Leading robot manufacturers have long realized the importance of data construction and have started to build self - research centers. For example, Zhiyuan Robotics established the embodied intelligence data platform Mifeng Technology in 2026, and Unitree Technology will independently build a large - scale real - world data set with the funds raised from this IPO. Their demand for purchasing third - party data will decline.

In addition, from basic simulation data, general - scenario interaction data to some real - machine annotated data sets, some mature data are gradually being freely opened by leading enterprises and research institutions. These open - source data also have a certain impact on the data selling model.
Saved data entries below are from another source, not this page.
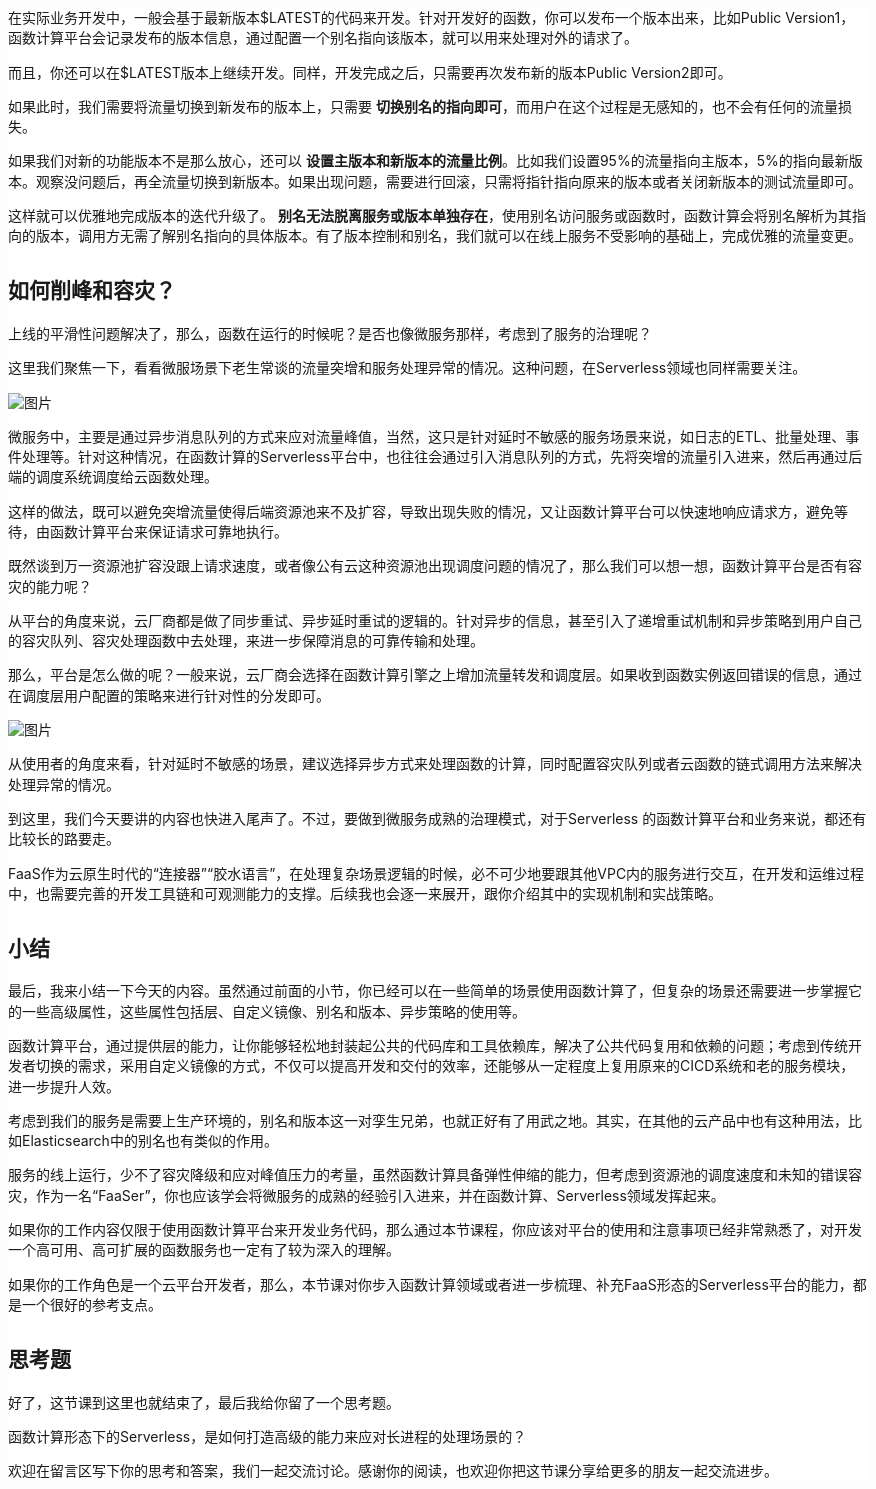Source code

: 在实际业务开发中，一般会基于最新版本$LATEST的代码来开发。针对开发好的函数，你可以发布一个版本出来，比如Public Version1，函数计算平台会记录发布的版本信息，通过配置一个别名指向该版本，就可以用来处理对外的请求了。

而且，你还可以在$LATEST版本上继续开发。同样，开发完成之后，只需要再次发布新的版本Public Version2即可。

如果此时，我们需要将流量切换到新发布的版本上，只需要 **切换别名的指向即可**，而用户在这个过程是无感知的，也不会有任何的流量损失。

如果我们对新的功能版本不是那么放心，还可以 **设置主版本和新版本的流量比例**。比如我们设置95%的流量指向主版本，5%的指向最新版本。观察没问题后，再全流量切换到新版本。如果出现问题，需要进行回滚，只需将指针指向原来的版本或者关闭新版本的测试流量即可。

这样就可以优雅地完成版本的迭代升级了。 **别名无法脱离服务或版本单独存在**，使用别名访问服务或函数时，函数计算会将别名解析为其指向的版本，调用方无需了解别名指向的具体版本。有了版本控制和别名，我们就可以在线上服务不受影响的基础上，完成优雅的流量变更。

## 如何削峰和容灾？

上线的平滑性问题解决了，那么，函数在运行的时候呢？是否也像微服务那样，考虑到了服务的治理呢？

这里我们聚焦一下，看看微服场景下老生常谈的流量突增和服务处理异常的情况。这种问题，在Serverless领域也同样需要关注。

![图片](https://static001.geekbang.org/resource/image/c9/8c/c9ac15f1e523e522efb1b4a77ac5fb8c.jpeg?wh=1432x590)

微服务中，主要是通过异步消息队列的方式来应对流量峰值，当然，这只是针对延时不敏感的服务场景来说，如日志的ETL、批量处理、事件处理等。针对这种情况，在函数计算的Serverless平台中，也往往会通过引入消息队列的方式，先将突增的流量引入进来，然后再通过后端的调度系统调度给云函数处理。

这样的做法，既可以避免突增流量使得后端资源池来不及扩容，导致出现失败的情况，又让函数计算平台可以快速地响应请求方，避免等待，由函数计算平台来保证请求可靠地执行。

既然谈到万一资源池扩容没跟上请求速度，或者像公有云这种资源池出现调度问题的情况了，那么我们可以想一想，函数计算平台是否有容灾的能力呢？

从平台的角度来说，云厂商都是做了同步重试、异步延时重试的逻辑的。针对异步的信息，甚至引入了递增重试机制和异步策略到用户自己的容灾队列、容灾处理函数中去处理，来进一步保障消息的可靠传输和处理。

那么，平台是怎么做的呢？一般来说，云厂商会选择在函数计算引擎之上增加流量转发和调度层。如果收到函数实例返回错误的信息，通过在调度层用户配置的策略来进行针对性的分发即可。

![图片](https://static001.geekbang.org/resource/image/1f/20/1f29e379940debda8b183e4d41eff320.jpeg?wh=1702x842)

从使用者的角度来看，针对延时不敏感的场景，建议选择异步方式来处理函数的计算，同时配置容灾队列或者云函数的链式调用方法来解决处理异常的情况。

到这里，我们今天要讲的内容也快进入尾声了。不过，要做到微服务成熟的治理模式，对于Serverless 的函数计算平台和业务来说，都还有比较长的路要走。

FaaS作为云原生时代的“连接器”“胶水语言”，在处理复杂场景逻辑的时候，必不可少地要跟其他VPC内的服务进行交互，在开发和运维过程中，也需要完善的开发工具链和可观测能力的支撑。后续我也会逐一来展开，跟你介绍其中的实现机制和实战策略。

## 小结

最后，我来小结一下今天的内容。虽然通过前面的小节，你已经可以在一些简单的场景使用函数计算了，但复杂的场景还需要进一步掌握它的一些高级属性，这些属性包括层、自定义镜像、别名和版本、异步策略的使用等。

函数计算平台，通过提供层的能力，让你能够轻松地封装起公共的代码库和工具依赖库，解决了公共代码复用和依赖的问题；考虑到传统开发者切换的需求，采用自定义镜像的方式，不仅可以提高开发和交付的效率，还能够从一定程度上复用原来的CICD系统和老的服务模块，进一步提升人效。

考虑到我们的服务是需要上生产环境的，别名和版本这一对孪生兄弟，也就正好有了用武之地。其实，在其他的云产品中也有这种用法，比如Elasticsearch中的别名也有类似的作用。

服务的线上运行，少不了容灾降级和应对峰值压力的考量，虽然函数计算具备弹性伸缩的能力，但考虑到资源池的调度速度和未知的错误容灾，作为一名“FaaSer”，你也应该学会将微服务的成熟的经验引入进来，并在函数计算、Serverless领域发挥起来。

如果你的工作内容仅限于使用函数计算平台来开发业务代码，那么通过本节课程，你应该对平台的使用和注意事项已经非常熟悉了，对开发一个高可用、高可扩展的函数服务也一定有了较为深入的理解。

如果你的工作角色是一个云平台开发者，那么，本节课对你步入函数计算领域或者进一步梳理、补充FaaS形态的Serverless平台的能力，都是一个很好的参考支点。

## 思考题

好了，这节课到这里也就结束了，最后我给你留了一个思考题。

函数计算形态下的Serverless，是如何打造高级的能力来应对长进程的处理场景的？

欢迎在留言区写下你的思考和答案，我们一起交流讨论。感谢你的阅读，也欢迎你把这节课分享给更多的朋友一起交流进步。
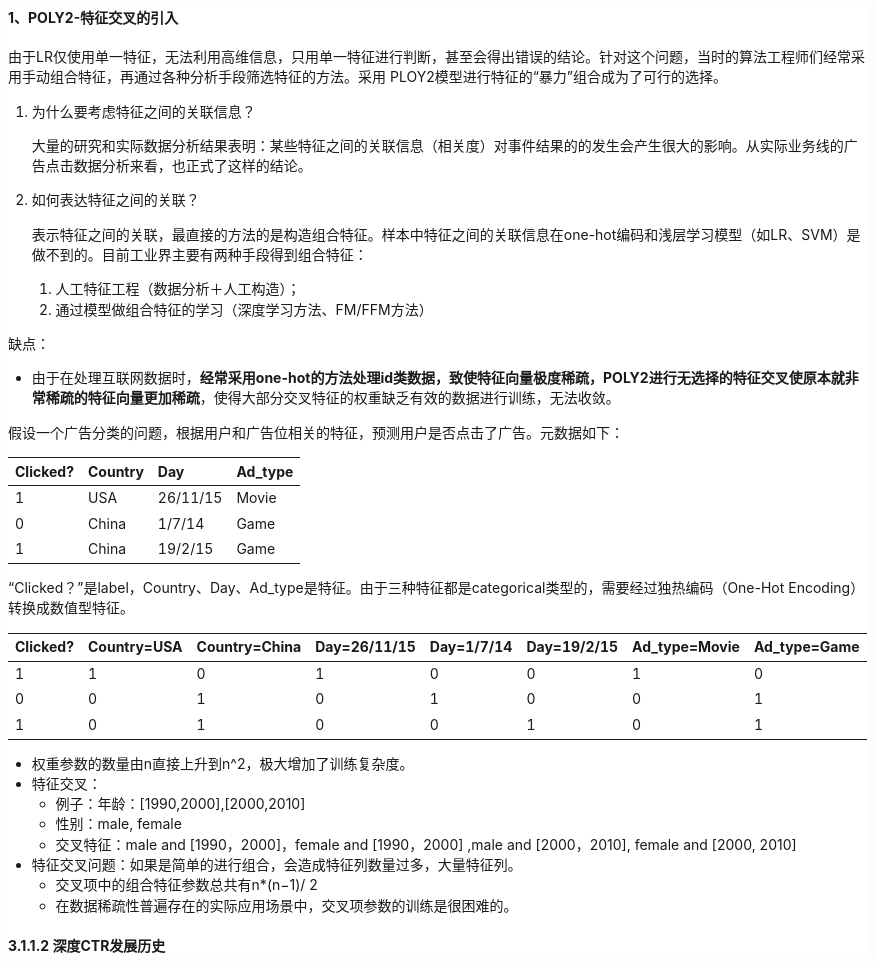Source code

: #### 1、POLY2-特征交叉的引入

由于LR仅使用单一特征，无法利用高维信息，只用单一特征进行判断，甚至会得出错误的结论。针对这个问题，当时的算法工程师们经常采用手动组合特征，再通过各种分析手段筛选特征的方法。采用 PLOY2模型进行特征的“暴力”组合成为了可行的选择。

1. 为什么要考虑特征之间的关联信息？

   大量的研究和实际数据分析结果表明：某些特征之间的关联信息（相关度）对事件结果的的发生会产生很大的影响。从实际业务线的广告点击数据分析来看，也正式了这样的结论。

2. 如何表达特征之间的关联？

   表示特征之间的关联，最直接的方法的是构造组合特征。样本中特征之间的关联信息在one-hot编码和浅层学习模型（如LR、SVM）是做不到的。目前工业界主要有两种手段得到组合特征：

   1. 人工特征工程（数据分析＋人工构造）；
   2. 通过模型做组合特征的学习（深度学习方法、FM/FFM方法）

缺点：

- 由于在处理互联网数据时，**经常采用one-hot的方法处理id类数据，致使特征向量极度稀疏，POLY2进行无选择的特征交叉使原本就非常稀疏的特征向量更加稀疏**，使得大部分交叉特征的权重缺乏有效的数据进行训练，无法收敛。

假设一个广告分类的问题，根据用户和广告位相关的特征，预测用户是否点击了广告。元数据如下：

| Clicked? | Country | Day      | Ad_type |
| :------- | :------ | :------- | :------ |
| 1        | USA     | 26/11/15 | Movie   |
| 0        | China   | 1/7/14   | Game    |
| 1        | China   | 19/2/15  | Game    |

“Clicked？”是label，Country、Day、Ad_type是特征。由于三种特征都是categorical类型的，需要经过独热编码（One-Hot Encoding）转换成数值型特征。

| Clicked? | Country=USA | Country=China | Day=26/11/15 | Day=1/7/14 | Day=19/2/15 | Ad_type=Movie | Ad_type=Game |
| :------- | :---------- | :------------ | :----------- | :--------- | :---------- | :------------ | :----------- |
| 1        | 1           | 0             | 1            | 0          | 0           | 1             | 0            |
| 0        | 0           | 1             | 0            | 1          | 0           | 0             | 1            |
| 1        | 0           | 1             | 0            | 0          | 1           | 0             | 1            |

- 权重参数的数量由n直接上升到n^2，极大增加了训练复杂度。
- 特征交叉：
  - 例子：年龄：[1990,2000],[2000,2010]
  - 性别：male, female
  - 交叉特征：male and [1990，2000]，female and [1990，2000] ,male and [2000，2010], female and [2000, 2010]
- 特征交叉问题：如果是简单的进行组合，会造成特征列数量过多，大量特征列。
  - 交叉项中的组合特征参数总共有n*(n−1)/ 2
  - 在数据稀疏性普遍存在的实际应用场景中，交叉项参数的训练是很困难的。

#### 3.1.1.2 深度CTR发展历史
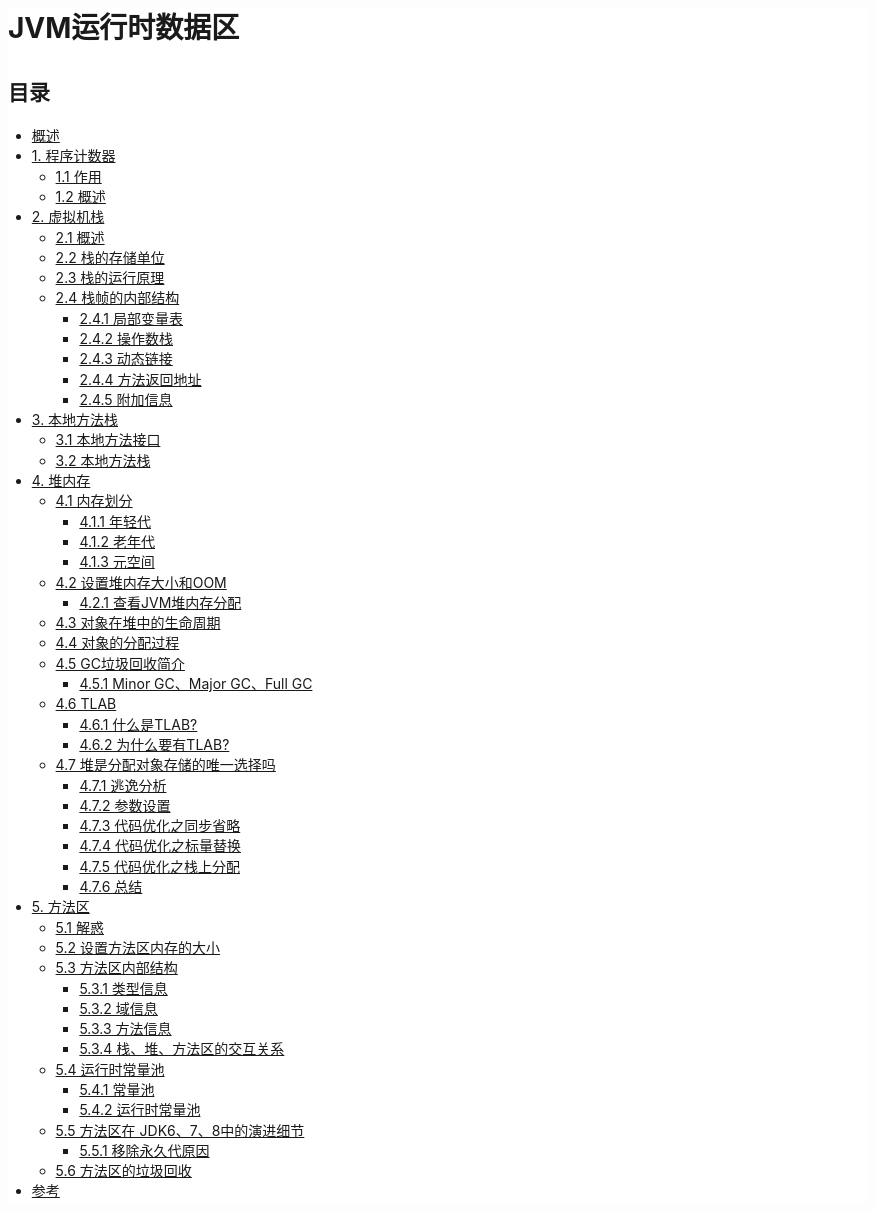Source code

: # JVM运行时数据区

## 目录

- [概述](#概述)
- [1. 程序计数器](#1-程序计数器)
  - [1.1 作用](#11-作用)
  - [1.2 概述](#12-概述)
- [2. 虚拟机栈](#2-虚拟机栈)
  - [2.1 概述](#21-概述)
  - [2.2 栈的存储单位](#22-栈的存储单位)
  - [2.3 栈的运行原理](#23-栈的运行原理)
  - [2.4 栈帧的内部结构](#24-栈帧的内部结构)
    - [2.4.1 局部变量表](#241-局部变量表)
    - [2.4.2 操作数栈](#242-操作数栈)
    - [2.4.3 动态链接](#243-动态链接指向运行时常量池的方法引用)
    - [2.4.4 方法返回地址](#244-方法返回地址)
    - [2.4.5 附加信息](#245-附加信息)
- [3. 本地方法栈](#3-本地方法栈)
  - [3.1 本地方法接口](#31-本地方法接口)
  - [3.2 本地方法栈](#32-本地方法栈Native-Method-Stack)
- [4. 堆内存](#4-堆内存)
  - [4.1 内存划分](#41-内存划分)
    - [4.1.1 年轻代](#411-年轻代Young-Generation)
    - [4.1.2 老年代](#412-老年代Old-Generation)
    - [4.1.3 元空间](#413-元空间)
  - [4.2 设置堆内存大小和OOM](#42-设置堆内存大小和OOM)
    - [4.2.1 查看JVM堆内存分配](#421-查看JVM堆内存分配)
  - [4.3 对象在堆中的生命周期](#43-对象在堆中的生命周期)
  - [4.4 对象的分配过程](#44-对象的分配过程)
  - [4.5 GC垃圾回收简介](#45-GC垃圾回收简介)
    - [4.5.1 Minor GC、Major GC、Full GC](#451-Minor-GCMajor-GCFull-GC)
  - [4.6 TLAB](#46-TLAB)
    - [4.6.1 什么是TLAB?](#461-什么是TLABThread-Local-Allocation-Buffer)
    - [4.6.2 为什么要有TLAB?](#462-为什么要有TLAB)
  - [4.7 堆是分配对象存储的唯一选择吗](#47-堆是分配对象存储的唯一选择吗)
    - [4.7.1 逃逸分析](#471-逃逸分析)
    - [4.7.2 参数设置](#472-参数设置)
    - [4.7.3 代码优化之同步省略](#473-代码优化之同步省略锁消除)
    - [4.7.4 代码优化之标量替换](#474-代码优化之标量替换)
    - [4.7.5 代码优化之栈上分配](#475-代码优化之栈上分配)
    - [4.7.6 总结](#476-总结)
- [5. 方法区](#5-方法区)
  - [5.1 解惑](#51-解惑)
  - [5.2 设置方法区内存的大小](#52-设置方法区内存的大小)
  - [5.3 方法区内部结构](#53-方法区内部结构)
    - [5.3.1 类型信息](#531-类型信息)
    - [5.3.2 域信息](#532-域Field信息)
    - [5.3.3 方法信息](#533-方法Method信息)
    - [5.3.4 栈、堆、方法区的交互关系](#534-栈堆方法区的交互关系)
  - [5.4 运行时常量池](#54-运行时常量池)
    - [5.4.1 常量池](#541-常量池)
    - [5.4.2 运行时常量池](#542-运行时常量池)
  - [5.5 方法区在 JDK6、7、8中的演进细节](#55-方法区在JDK678中的演进细节)
    - [5.5.1 移除永久代原因](#551-移除永久代原因)
  - [5.6 方法区的垃圾回收](#56-方法区的垃圾回收)
- [参考](#参考)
For example, at the end of March this year, Unitree Technology announced that the high - quality whole - body remote - operation real - machine data set UnifoLM - WBT - Dataset of humanoid robots was officially open - sourced, covering 340 hours and a total of 1.89 million action trajectory data.

However, the volume of global open - source data is still small at present, and no large - scale effect has been formed.

The core competitiveness of third - party data service providers comes from data accumulation covering multiple scenarios.

However, for embodied intelligence to be implemented in complex industrial scenarios, what is needed is not laboratory data but real industrial field data. If leading robots can directly obtain first - hand data on factory real - machine interaction and dynamic scenarios through cooperation, the cost - performance advantage of third - party data will be continuously weakened.

In the future, the third - party data selling model may gradually shrink in two directions: one is to serve small and medium - sized robot manufacturers that do not have the ability to self - research data, and the other is to provide data for niche and segmented scenarios that are difficult to cover by themselves.

This article is from the WeChat official account "IT Juzi" (ID: itjuzi521), author: Wu Meimei, published by 36Kr with authorization.